Segment Start: RECORDS
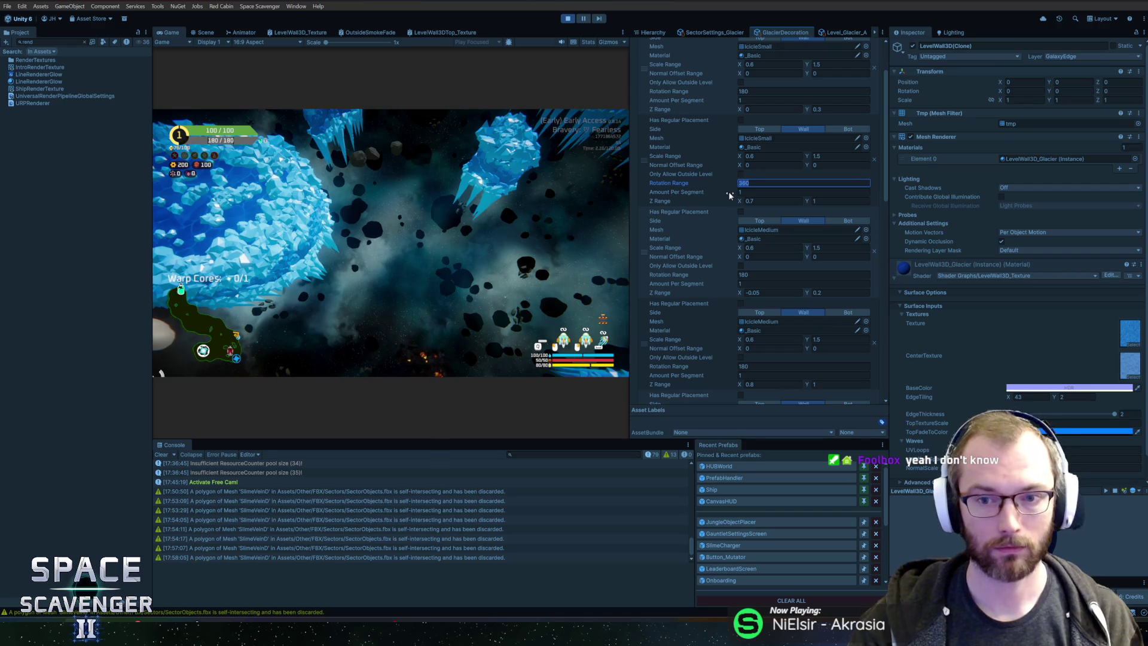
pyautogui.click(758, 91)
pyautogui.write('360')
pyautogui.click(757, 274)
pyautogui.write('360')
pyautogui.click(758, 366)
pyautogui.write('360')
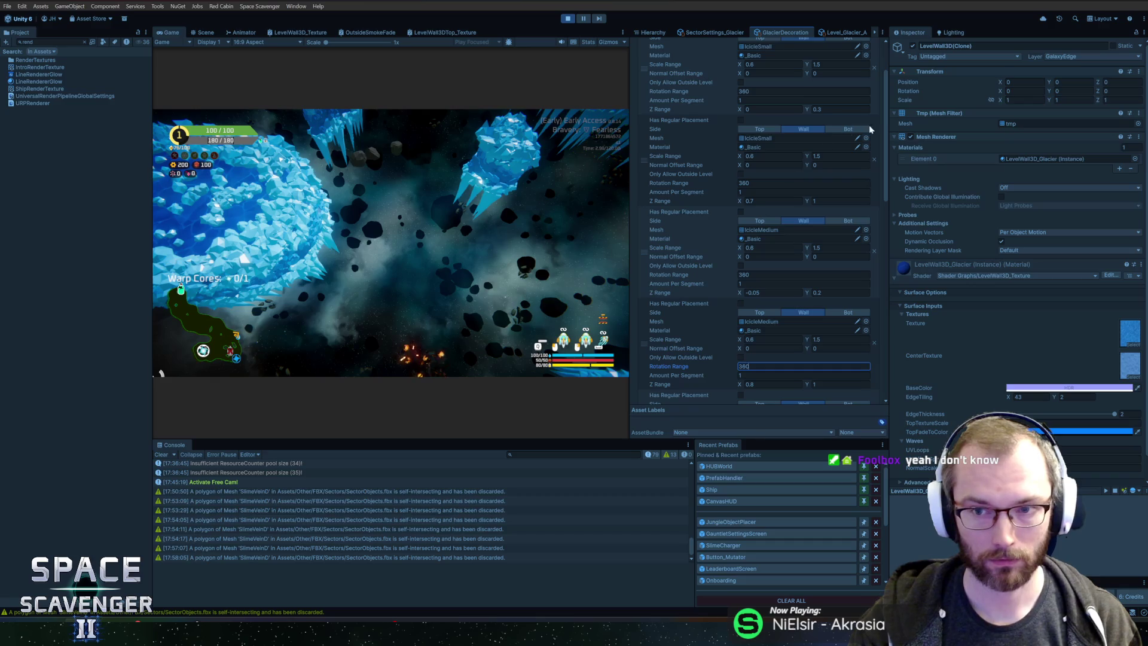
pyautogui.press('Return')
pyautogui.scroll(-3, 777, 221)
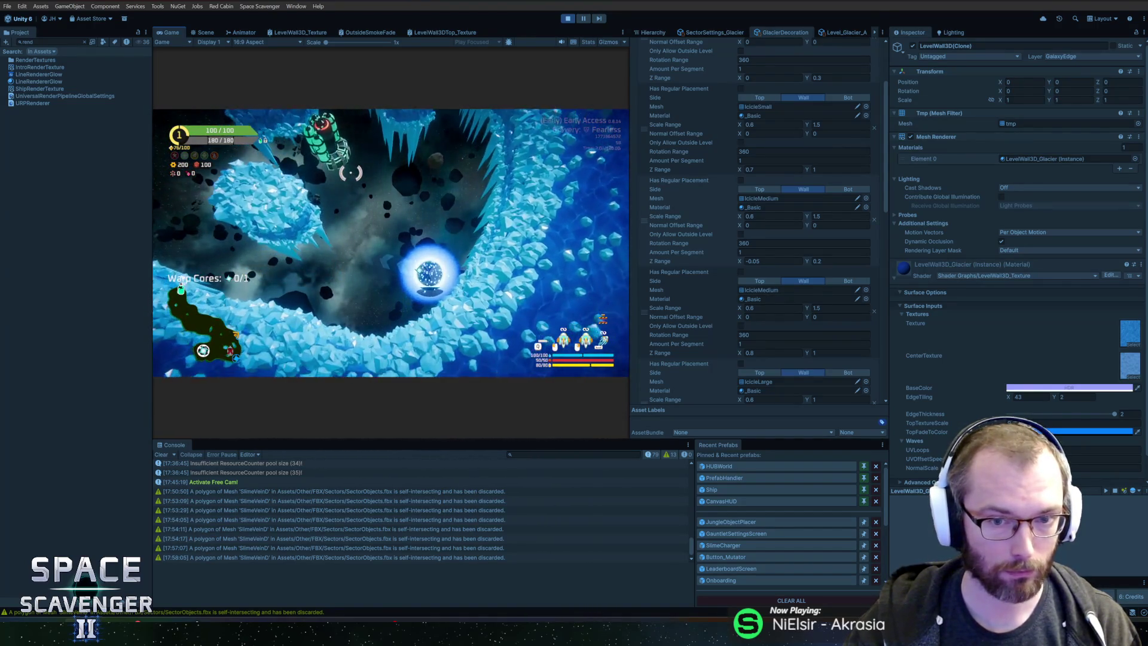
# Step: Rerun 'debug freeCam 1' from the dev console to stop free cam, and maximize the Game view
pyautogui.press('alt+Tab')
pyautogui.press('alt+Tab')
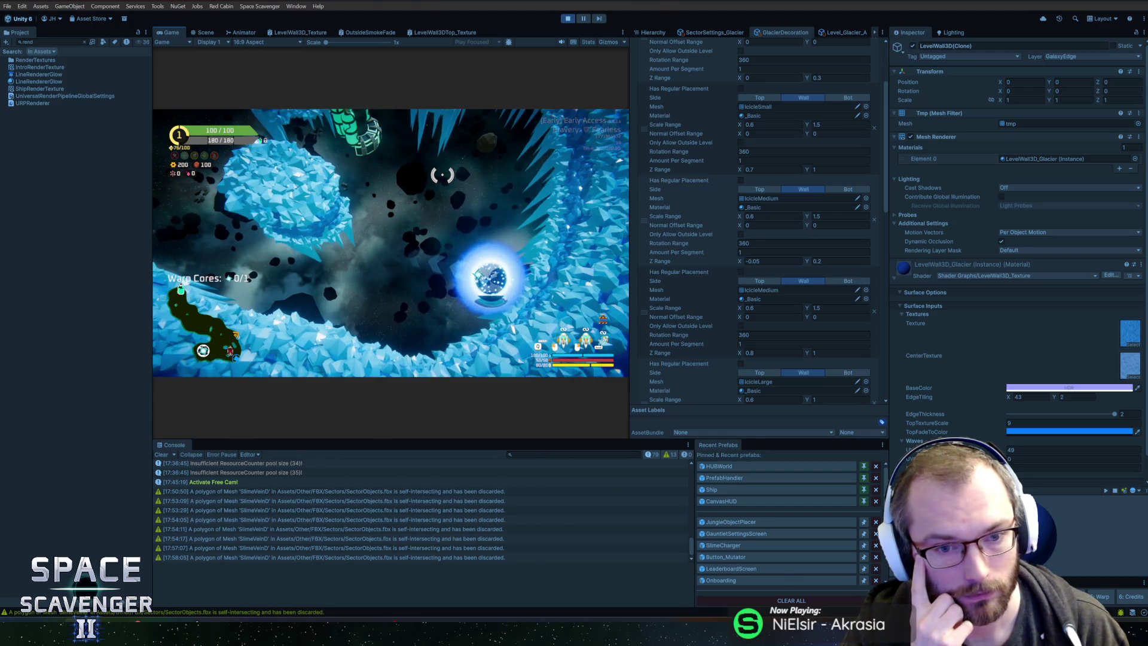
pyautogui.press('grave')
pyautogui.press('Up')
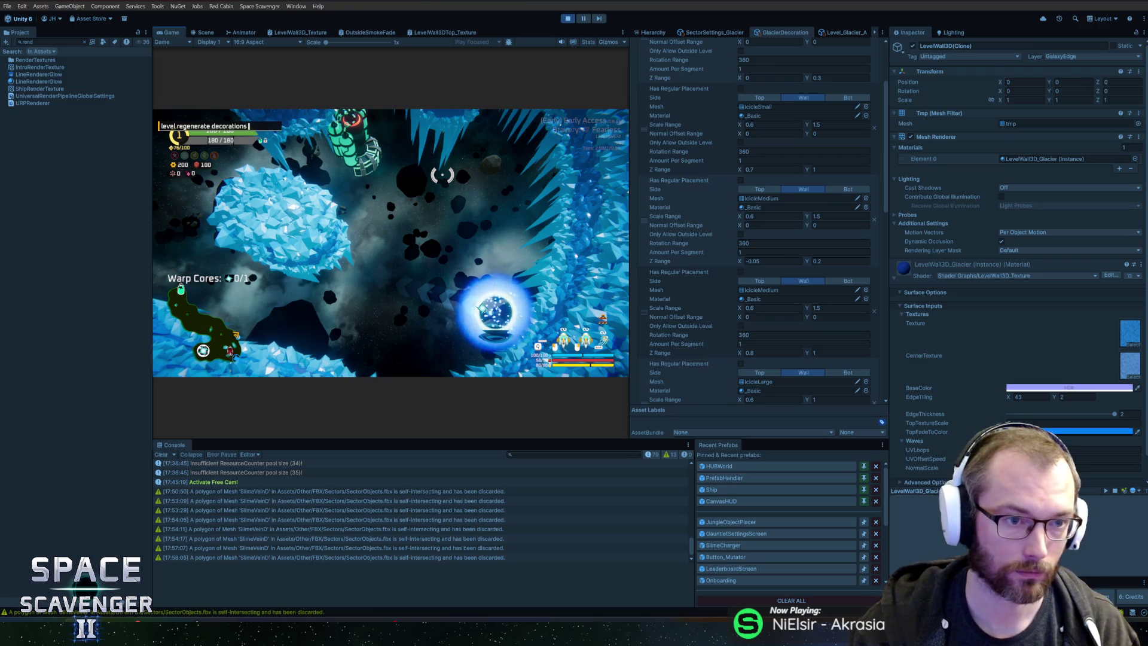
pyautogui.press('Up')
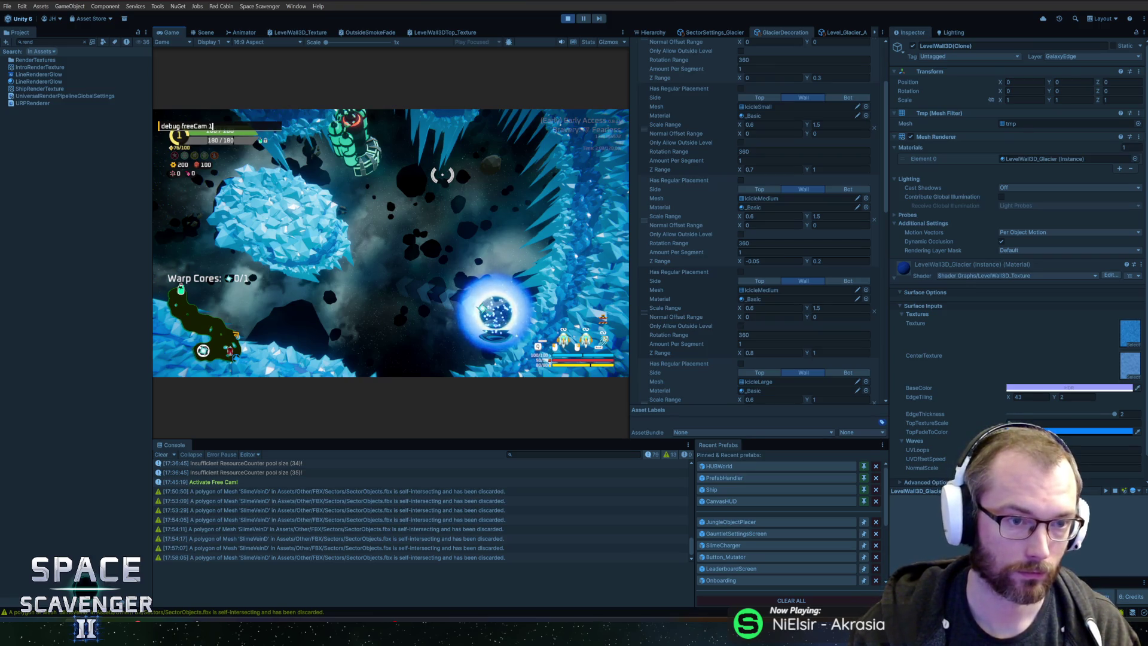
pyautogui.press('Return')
Segment End: RECORDS
Only the pictures are to be excluded; all other parts of the records above are to be given exactly.

pyautogui.click(758, 91)
pyautogui.write('360')
pyautogui.click(757, 274)
pyautogui.write('360')
pyautogui.click(758, 366)
pyautogui.write('360')
pyautogui.press('Return')
pyautogui.scroll(-3, 777, 221)
# Step: Rerun 'debug freeCam 1' from the dev console to stop free cam, and maximize the Game view
pyautogui.press('alt+Tab')
pyautogui.press('alt+Tab')
pyautogui.press('grave')
pyautogui.press('Up')
pyautogui.press('Up')
pyautogui.press('Return')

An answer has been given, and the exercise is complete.